**Stored data**:
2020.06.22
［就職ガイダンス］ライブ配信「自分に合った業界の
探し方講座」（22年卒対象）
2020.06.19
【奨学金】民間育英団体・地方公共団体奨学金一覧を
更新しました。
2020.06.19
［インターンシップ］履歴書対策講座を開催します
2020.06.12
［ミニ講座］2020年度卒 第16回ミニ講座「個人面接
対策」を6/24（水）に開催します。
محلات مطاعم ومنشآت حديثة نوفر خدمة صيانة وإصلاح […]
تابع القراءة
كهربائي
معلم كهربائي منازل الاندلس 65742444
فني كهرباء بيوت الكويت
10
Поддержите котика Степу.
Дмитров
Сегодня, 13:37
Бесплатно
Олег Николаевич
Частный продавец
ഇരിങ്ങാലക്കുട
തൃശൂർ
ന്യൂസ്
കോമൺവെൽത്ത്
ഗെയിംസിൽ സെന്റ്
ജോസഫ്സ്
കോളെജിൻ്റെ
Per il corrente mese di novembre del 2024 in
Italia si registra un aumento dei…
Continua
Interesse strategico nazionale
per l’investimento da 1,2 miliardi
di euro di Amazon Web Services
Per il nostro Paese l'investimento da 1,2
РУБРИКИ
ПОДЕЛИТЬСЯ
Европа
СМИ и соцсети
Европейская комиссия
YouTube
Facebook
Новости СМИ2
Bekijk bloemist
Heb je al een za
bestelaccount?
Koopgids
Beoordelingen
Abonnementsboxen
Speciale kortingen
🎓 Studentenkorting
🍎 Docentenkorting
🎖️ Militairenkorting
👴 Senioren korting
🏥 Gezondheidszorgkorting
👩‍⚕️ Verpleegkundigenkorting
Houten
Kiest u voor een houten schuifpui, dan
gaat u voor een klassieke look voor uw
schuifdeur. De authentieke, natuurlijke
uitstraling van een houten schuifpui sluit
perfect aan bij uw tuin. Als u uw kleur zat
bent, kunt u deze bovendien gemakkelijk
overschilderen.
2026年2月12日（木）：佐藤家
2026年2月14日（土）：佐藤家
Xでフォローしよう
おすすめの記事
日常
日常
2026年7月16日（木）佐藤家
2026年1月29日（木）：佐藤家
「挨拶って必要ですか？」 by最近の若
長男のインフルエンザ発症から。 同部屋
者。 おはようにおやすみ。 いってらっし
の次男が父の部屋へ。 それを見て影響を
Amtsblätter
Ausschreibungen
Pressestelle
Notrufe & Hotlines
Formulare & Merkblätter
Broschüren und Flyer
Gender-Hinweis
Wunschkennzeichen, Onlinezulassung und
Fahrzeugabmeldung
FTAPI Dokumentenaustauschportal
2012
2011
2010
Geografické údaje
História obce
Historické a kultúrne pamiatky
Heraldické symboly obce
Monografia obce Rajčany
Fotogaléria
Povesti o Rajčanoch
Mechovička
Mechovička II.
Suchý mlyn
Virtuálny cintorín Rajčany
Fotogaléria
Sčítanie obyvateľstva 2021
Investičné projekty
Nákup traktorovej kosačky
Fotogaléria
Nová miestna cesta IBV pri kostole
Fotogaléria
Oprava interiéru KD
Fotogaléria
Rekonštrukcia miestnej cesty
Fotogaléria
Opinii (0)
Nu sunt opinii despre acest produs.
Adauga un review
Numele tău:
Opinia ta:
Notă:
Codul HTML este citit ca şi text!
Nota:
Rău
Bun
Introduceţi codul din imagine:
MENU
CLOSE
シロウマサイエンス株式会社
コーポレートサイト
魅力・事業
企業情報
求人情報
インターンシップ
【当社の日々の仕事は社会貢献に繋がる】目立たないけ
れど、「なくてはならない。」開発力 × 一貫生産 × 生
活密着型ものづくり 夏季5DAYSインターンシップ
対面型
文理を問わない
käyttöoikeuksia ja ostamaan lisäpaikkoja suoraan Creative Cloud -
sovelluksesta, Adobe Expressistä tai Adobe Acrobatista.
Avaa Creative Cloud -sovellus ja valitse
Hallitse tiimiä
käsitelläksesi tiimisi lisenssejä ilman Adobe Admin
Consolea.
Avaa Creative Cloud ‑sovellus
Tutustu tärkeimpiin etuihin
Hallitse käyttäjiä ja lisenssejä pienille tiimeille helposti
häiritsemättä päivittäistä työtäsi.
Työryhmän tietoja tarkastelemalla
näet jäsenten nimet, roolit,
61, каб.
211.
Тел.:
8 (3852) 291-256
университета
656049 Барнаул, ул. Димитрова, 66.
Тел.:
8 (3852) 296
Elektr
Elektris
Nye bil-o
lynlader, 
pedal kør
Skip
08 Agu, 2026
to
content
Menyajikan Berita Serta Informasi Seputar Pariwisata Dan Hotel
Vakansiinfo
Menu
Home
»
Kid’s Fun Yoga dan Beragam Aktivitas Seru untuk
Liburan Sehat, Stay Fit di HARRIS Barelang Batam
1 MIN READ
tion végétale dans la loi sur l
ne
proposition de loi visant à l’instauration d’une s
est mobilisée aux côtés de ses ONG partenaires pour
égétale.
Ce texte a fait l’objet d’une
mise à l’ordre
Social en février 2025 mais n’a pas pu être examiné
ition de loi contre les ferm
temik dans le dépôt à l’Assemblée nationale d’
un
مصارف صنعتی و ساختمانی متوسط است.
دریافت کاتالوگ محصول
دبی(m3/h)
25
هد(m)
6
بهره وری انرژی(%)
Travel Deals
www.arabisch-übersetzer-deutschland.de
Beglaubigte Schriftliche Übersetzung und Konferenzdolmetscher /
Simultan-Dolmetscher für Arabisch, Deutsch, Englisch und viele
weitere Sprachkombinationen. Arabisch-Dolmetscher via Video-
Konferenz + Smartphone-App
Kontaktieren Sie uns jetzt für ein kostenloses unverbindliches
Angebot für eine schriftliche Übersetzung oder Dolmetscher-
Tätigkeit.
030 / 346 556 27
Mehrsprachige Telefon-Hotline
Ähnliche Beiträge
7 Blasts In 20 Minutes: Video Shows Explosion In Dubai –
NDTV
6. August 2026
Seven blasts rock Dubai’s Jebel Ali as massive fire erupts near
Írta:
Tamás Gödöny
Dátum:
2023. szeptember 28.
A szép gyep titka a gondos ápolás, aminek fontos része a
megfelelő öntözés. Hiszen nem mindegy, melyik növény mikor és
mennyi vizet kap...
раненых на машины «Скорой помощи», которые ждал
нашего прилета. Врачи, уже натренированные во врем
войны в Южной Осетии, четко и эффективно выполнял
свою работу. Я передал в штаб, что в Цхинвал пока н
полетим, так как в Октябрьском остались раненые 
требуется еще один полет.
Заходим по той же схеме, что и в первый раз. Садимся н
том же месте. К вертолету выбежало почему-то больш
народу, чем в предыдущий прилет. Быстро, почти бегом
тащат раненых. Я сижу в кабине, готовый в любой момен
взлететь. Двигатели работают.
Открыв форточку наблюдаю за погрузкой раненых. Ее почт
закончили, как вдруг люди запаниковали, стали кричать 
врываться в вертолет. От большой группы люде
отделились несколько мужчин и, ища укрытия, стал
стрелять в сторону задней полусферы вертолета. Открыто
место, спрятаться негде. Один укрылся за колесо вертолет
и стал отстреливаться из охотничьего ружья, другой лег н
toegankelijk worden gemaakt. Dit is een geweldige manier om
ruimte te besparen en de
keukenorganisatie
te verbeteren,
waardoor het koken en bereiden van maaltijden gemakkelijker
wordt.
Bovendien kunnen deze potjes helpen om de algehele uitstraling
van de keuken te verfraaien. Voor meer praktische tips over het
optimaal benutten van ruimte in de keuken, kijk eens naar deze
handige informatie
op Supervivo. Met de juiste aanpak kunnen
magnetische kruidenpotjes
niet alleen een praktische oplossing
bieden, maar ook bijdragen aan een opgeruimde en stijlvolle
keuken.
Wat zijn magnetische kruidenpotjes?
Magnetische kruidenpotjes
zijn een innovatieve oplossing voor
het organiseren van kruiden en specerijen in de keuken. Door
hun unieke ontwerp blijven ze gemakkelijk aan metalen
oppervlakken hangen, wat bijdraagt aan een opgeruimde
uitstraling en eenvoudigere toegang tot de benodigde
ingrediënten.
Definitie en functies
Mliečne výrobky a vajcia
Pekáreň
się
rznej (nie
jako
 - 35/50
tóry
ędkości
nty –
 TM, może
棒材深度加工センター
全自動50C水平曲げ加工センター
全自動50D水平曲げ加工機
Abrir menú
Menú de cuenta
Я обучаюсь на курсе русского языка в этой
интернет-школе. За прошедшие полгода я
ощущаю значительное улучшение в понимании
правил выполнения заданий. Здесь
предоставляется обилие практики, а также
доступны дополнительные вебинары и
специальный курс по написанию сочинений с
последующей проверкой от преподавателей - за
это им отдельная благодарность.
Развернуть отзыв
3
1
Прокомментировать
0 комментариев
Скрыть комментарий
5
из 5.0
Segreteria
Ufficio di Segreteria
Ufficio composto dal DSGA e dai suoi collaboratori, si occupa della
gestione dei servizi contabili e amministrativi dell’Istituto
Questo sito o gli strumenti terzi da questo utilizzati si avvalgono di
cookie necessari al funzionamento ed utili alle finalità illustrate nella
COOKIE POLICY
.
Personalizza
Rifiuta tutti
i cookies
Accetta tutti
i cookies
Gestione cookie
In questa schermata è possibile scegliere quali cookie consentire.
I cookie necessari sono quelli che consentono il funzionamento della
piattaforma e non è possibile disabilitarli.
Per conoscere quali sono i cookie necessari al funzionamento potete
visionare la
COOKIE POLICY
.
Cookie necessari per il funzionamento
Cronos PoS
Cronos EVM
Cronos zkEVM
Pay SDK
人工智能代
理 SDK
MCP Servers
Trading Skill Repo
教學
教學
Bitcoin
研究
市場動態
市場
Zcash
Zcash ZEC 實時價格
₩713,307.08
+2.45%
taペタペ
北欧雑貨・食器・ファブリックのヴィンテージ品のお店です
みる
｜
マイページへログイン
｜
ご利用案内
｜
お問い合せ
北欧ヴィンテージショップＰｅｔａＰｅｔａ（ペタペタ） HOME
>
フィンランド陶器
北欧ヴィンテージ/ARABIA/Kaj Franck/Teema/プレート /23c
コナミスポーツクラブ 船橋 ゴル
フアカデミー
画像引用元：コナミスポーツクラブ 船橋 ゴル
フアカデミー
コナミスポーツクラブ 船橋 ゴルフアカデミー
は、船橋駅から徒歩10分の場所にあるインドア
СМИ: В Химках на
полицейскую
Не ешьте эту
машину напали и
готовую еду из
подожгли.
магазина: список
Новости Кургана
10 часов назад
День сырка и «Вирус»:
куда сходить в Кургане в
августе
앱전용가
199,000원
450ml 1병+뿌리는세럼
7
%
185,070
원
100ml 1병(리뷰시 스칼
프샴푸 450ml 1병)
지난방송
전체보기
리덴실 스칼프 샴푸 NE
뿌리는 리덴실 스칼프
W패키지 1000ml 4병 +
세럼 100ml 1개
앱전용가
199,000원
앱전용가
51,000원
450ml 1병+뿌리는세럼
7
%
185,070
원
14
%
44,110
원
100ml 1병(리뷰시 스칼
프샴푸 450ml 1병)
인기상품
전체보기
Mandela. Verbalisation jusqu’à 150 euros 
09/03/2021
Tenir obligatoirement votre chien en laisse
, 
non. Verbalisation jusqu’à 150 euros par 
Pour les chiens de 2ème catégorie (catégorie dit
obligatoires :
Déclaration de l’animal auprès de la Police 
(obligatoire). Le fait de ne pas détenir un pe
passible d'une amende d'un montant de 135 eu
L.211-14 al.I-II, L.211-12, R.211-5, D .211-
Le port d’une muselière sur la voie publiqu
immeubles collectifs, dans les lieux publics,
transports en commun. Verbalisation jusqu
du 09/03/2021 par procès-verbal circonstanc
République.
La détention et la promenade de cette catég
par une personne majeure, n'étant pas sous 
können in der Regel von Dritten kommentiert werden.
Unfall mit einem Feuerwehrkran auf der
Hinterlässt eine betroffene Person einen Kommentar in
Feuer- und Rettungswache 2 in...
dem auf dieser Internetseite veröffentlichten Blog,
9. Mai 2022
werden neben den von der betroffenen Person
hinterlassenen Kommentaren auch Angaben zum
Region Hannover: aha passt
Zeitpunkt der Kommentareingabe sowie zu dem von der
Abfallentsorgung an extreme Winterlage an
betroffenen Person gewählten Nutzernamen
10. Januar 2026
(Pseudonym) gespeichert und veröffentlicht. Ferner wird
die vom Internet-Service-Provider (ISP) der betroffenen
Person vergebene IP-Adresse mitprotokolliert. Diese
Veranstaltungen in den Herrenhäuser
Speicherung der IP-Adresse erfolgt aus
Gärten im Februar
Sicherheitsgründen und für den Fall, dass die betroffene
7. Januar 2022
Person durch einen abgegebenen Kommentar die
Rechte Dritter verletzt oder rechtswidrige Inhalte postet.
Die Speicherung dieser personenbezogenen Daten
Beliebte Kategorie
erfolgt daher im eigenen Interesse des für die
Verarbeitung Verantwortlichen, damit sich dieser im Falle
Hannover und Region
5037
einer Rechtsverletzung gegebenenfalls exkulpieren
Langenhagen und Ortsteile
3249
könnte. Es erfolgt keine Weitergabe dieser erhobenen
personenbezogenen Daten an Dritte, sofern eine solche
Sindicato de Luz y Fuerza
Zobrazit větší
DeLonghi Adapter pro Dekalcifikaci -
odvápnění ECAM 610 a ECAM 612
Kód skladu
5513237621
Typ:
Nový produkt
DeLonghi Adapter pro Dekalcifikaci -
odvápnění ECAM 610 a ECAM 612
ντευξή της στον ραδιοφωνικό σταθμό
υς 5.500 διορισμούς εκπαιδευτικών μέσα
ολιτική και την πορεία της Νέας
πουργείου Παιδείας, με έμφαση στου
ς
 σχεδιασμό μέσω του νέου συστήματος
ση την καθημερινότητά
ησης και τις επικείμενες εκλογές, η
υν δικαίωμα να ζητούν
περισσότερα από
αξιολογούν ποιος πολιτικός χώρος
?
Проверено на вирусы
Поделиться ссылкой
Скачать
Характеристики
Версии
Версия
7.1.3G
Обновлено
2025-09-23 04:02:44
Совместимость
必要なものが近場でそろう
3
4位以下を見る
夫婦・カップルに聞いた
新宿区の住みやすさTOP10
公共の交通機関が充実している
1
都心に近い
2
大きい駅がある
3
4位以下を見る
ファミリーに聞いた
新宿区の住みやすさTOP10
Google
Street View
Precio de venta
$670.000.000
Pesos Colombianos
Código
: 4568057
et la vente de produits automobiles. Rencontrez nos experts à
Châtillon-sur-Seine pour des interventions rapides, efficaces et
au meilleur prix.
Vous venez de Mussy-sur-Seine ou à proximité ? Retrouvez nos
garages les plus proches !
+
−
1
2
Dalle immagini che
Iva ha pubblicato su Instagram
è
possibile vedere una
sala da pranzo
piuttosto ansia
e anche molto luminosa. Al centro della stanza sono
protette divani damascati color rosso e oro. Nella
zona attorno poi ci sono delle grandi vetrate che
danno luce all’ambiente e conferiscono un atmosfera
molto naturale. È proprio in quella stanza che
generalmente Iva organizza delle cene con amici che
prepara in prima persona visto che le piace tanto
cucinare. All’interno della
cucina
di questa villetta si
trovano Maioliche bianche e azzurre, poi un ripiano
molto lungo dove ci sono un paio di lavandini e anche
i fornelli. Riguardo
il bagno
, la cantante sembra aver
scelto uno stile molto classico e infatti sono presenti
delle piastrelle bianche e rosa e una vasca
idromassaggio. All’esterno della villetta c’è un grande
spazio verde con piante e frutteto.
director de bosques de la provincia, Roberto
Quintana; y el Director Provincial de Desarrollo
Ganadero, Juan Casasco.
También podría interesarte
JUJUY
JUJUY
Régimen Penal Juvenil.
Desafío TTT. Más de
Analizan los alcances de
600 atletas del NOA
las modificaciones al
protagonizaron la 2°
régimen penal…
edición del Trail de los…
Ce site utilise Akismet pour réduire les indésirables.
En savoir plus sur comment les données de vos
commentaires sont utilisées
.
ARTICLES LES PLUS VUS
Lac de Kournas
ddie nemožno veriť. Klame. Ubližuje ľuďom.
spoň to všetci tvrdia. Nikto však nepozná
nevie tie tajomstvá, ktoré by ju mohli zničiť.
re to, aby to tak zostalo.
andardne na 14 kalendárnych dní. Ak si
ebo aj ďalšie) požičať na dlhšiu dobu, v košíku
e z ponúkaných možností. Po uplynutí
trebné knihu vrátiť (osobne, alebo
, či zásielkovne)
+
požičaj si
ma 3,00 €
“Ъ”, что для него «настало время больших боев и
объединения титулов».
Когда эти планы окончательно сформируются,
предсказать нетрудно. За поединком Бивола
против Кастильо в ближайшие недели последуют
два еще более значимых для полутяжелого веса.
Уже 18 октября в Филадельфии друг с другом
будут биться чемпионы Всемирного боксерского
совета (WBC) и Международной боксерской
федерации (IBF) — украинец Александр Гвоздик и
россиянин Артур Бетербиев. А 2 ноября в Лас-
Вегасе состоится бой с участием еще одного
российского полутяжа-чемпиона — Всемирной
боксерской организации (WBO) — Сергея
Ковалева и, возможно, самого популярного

**Problem details**: "delle" is the word to look for; copy every line of the data that has it.

**Final answer**:
zona attorno poi ci sono delle grandi vetrate che
generalmente Iva organizza delle cene con amici che
delle piastrelle bianche e rosa e una vasca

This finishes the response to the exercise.